Я остановилась у стола. Я понимала, к чему это может привести, если я заговорю с ним. Но я заговорила совсем не потому что хотела возобновить с ним интимные отношения. У меня действительно было сильное желание высказать ему свое мнение о Фрейде. Но все это было мучительно, я почувствовала внутреннюю дрожь.
— Фрейд в чем-то прав, — заговорила я, стараясь, чтобы мой голос не дрожал. — Все эти телесные желания и их удовлетворение, конечно, играют важную роль в человеческой жизни. Сначала я была возмущена, захлопнула книгу, но, углубившись в нее, я во многом согласилась с этим австрийцем. И все же — то, что он пишет, унизительно для человеческого достоинства. Получается, что все, что в человеке есть нравственного, просто искусственно внушено ему для подавления этих телесных инстинктов. Мне кажется, в этом Фрейд не прав. В человеке присутствует врожденное нравственное начало…
— Но ведь это теория врожденной нравственности — так называемый нравственный императив Канта! — перебил меня он.
Он посмотрел на меня. Во взгляде его читался интерес. Это был интерес к моим словам, к моим мыслям, а не к моей внешности. Я почувствовала гордость.
— Врожденное нравственное начало, — продолжала я, — мы сами попираем это чувство, заглушаем его голос. Мы это делаем так успешно, что, по-моему, нет особой нужды конструировать для нашего оправдания какие-то теории врожденной сексуальности, вроде теории Фрейда.
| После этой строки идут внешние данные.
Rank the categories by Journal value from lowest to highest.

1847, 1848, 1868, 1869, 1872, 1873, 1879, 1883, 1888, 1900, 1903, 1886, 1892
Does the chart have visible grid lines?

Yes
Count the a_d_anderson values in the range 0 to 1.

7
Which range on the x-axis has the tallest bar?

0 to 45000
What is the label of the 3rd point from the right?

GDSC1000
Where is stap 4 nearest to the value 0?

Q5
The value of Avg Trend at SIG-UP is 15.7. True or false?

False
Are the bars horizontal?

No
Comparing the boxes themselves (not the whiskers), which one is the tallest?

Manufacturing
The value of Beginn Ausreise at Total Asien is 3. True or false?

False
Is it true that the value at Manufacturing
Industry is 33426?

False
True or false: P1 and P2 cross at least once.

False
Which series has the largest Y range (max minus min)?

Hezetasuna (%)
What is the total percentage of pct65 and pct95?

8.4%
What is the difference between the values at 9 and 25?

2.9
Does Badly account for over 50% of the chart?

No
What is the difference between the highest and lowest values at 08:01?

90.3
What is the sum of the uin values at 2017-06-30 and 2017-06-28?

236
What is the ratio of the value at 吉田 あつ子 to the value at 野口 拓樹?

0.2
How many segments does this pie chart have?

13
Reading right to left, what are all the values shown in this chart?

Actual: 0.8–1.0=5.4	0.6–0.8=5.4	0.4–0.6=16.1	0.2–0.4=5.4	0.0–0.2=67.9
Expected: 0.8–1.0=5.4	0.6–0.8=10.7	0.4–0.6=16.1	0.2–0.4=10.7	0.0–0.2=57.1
Я говорила с горечью. Я уже знала, что я не устою. И вовсе не потому, что так уж силен голос плоти; просто, во-первых, я не достаточно нравственна, не умею сдерживаться, обуздывать свои желания; например, когда мне хочется сладкого, я принимаюсь есть конфеты и съедаю чуть не целую коробку. А во-вторых… Вторая причина проще — если бы я знала, что за связь с Мишелем меня уволят со службы или лишат имущества, я бы сдерживалась; а так я знаю, что мое безнравственное поведение останется безнаказанным. Слишком богата и защищена, и слишком безнравственна — вот какой диагноз я себе ставлю.
О немецком философе Канте я что-то читала, но с его трудами я не знакома. Сейчас, когда вдруг оказалось, что моя мысль о врожденной нравственности в чем-то совпадает с этой его теорией нравственного императива, мне стало приятно.
Оба мы стояли. Он помолчал немного, затем сказал:
— Трудно возразить что-нибудь на ваши аргументы.
Я ничего не отвечала.
«Все равно! — думала я и чувствовала, что вот-вот начну дрожать, как в лихорадке. — Все равно! Я знаю, что сейчас произойдет. Мы будем говорить о Фрейде. Потом перейдем еще на какую-нибудь тему, тоже что-то такое о науке или о литературе. Потом договоримся о встрече; для того, чтобы поговорить, просто поговорить. Постепенно наши разговоры сделаются насквозь лживыми, эти разговоры просто будут маскировать наше обоюдное желание интимной близости. Затем… Затем после всей этой лжи мы сблизимся снова, как прежде…»
Я не хотела так лгать, не хотела. Я должна была никогда больше не встречаться с ним. Это было бы правильным, единственно правильным решением. Или… Я предпочла второе…
Я быстро подошла к нему. Он раскинул руки. Я ощутила теплый нежный запах, исходящий от его лица и шеи. Крепко обнявшись, мы целовались лихорадочно-быстрыми поцелуями.